そして、まだ暖かいウサギを受けとる。気絶しているだけなので、心臓は動いたままだ。
「血抜きするためにまずはお腹を切ってよ。血が吹き出すかもしれないから、最初のひとつきは浴びないようにお腹を横にして持ってやって」
内出血でお腹に血がたまっていて盛大に血を浴びたことがあるので、ずっとこのやり方をしてきた。
「はい」
カルラは慎重にナイフを入れていく。
「そのまま上へ引き上げて」
血が吹き出さないことを確認すると、カルラの手をとって一緒に引き上げた。中の内臓に指が辺り暖かい体温が伝わってくる。
「ごめんなさい」
カルラは謝っていた。たぶんウサギに。
「今日はここまでにしておこうか」
命を絶つ部分を経験すれば、僕の言った「経験する価値がある」はもう終わったも同然だ。
「最後までやります」
気丈にもカルラは続けると言った。僕はそれに応えて最後まで教えたのだった。
◆ ◆ ◆
夕食に塩をふって焼いたウサギを食べてカルラは満足げだ。
ウサギを捌いたショックも美味しいお肉の前には大したことではなかったようだ。
東の洞窟には上着を風呂敷代わりにして運んだ枯れ葉を敷き詰めた。ちょっと大変だったが、途中からカルラが小石をうまいこと使って、枯れ葉を包んだ上着を洞窟の入り口まで運んだので体力と時間を節約できた。

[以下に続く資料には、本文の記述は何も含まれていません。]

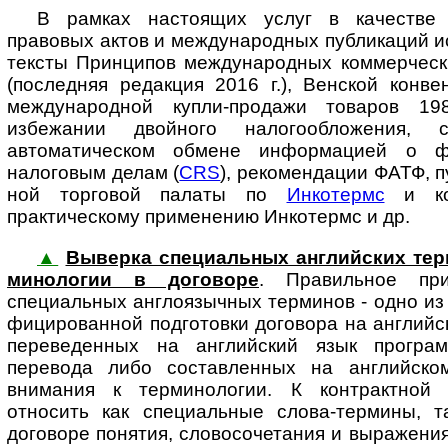
В рамках настоящих услуг в качестве
правовых актов и международных пуб­ли­ка­ций 
тексты Принципов международных коммерчес
(пос­лед­няя редакция 2016 г.), Венской кон
международной купли-продажи товаров 19
избежании двойного налогообложения,
автоматическом обмене ин­фор­ма­ци­ей о 
налоговым делам (
CRS
), рекомендации ФАТФ, п
ной тор­го­вой палаты по
Инкотермс
и ко
практическому применению Инкотермс и др.
▲
Выверка специальных английских терми
ми­но­ло­гии в до­го­во­ре
. Пра­виль­ное при
специальных англоязычных терминов - одно из 
фи­ци­ро­ван­ной подготовки договора на англий
переведенных на английский язык програм
перевода либо составленных на английско
внимания к терминологии. К контрактной 
относить как специальные слова-термины, так 
договоре понятия, словосочетания и выражения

夕方には空が黒く染まってきていた。なんか嵐が来そうだ。
ここは気候の割りには嵐が来やすい特殊な地域なのかもしれない。
風も強くなってきたので、早めに東の洞窟の中に避難する。
洞窟の中はそんなに風が入ってこないようだった。入り口で風が巻いて弱まっているようだ。
「また嵐が来ているのかな?」
カルラがウリ丸を抱きながら不安そうに呟く。ウリ丸はカルラの膝が気に入ったようで、ぐっすり寝ている。
「こうも嵐が続くと救助に来るか怪しいね……」
ザッカーバーグ領から王都までは飛空船で約二週間の距離だ。大半は海の上で救助に来るとしてもかなり大がかりな補給物資が必要になる。
飛空船を使う人はそれなりに身分の高い人が多いので、全く出さないということはないだろうが、困難を伴うことは予想される。

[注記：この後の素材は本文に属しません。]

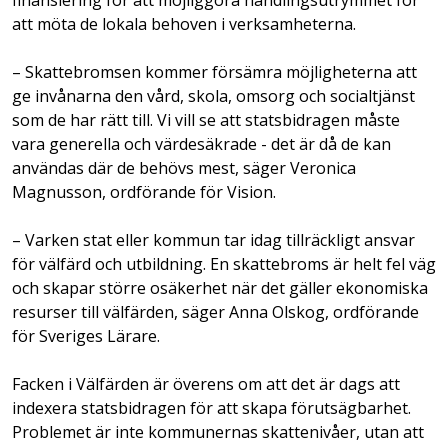
att möta de lokala behoven i verksamheterna.
– Skattebromsen kommer försämra möjligheterna att
ge invånarna den vård, skola, omsorg och socialtjänst
som de har rätt till. Vi vill se att statsbidragen måste
vara generella och värdesäkrade - det är då de kan
användas där de behövs mest, säger Veronica
Magnusson, ordförande för Vision.
– Varken stat eller kommun tar idag tillräckligt ansvar
för välfärd och utbildning. En skattebroms är helt fel väg
och skapar större osäkerhet när det gäller ekonomiska
resurser till välfärden, säger Anna Olskog, ordförande
för Sveriges Lärare.
Facken i Välfärden är överens om att det är dags att
indexera statsbidragen för att skapa förutsägbarhet.
Problemet är inte kommunernas skattenivåer, utan att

「私はヴォルフさえいれば、ずっとここに住んでもいいのですが……」
僕も魔法が使えないとわかった時点で王都に行く意味もないし、カルラとここで暮らすのも悪くない選択だとは思う。
だけど、カルラはすごい魔法使いになることは間違いないので、出来れば脱出したい。
「魅力的な提案だけど、カルラの両親に婚約の許可をもらわないとね」
「そ、そうですね! そうしないと子供も作れませんし……」
赤くなりながら言うカルラを見て気が早いなあと思った。
「それまではウリ丸を僕らの子供と思って育てようか」
「ウリ丸が私たちの子供……」
「ちょっと毛深いけどね」
そういうとカルラは笑いながらウリ丸を優しく撫でた。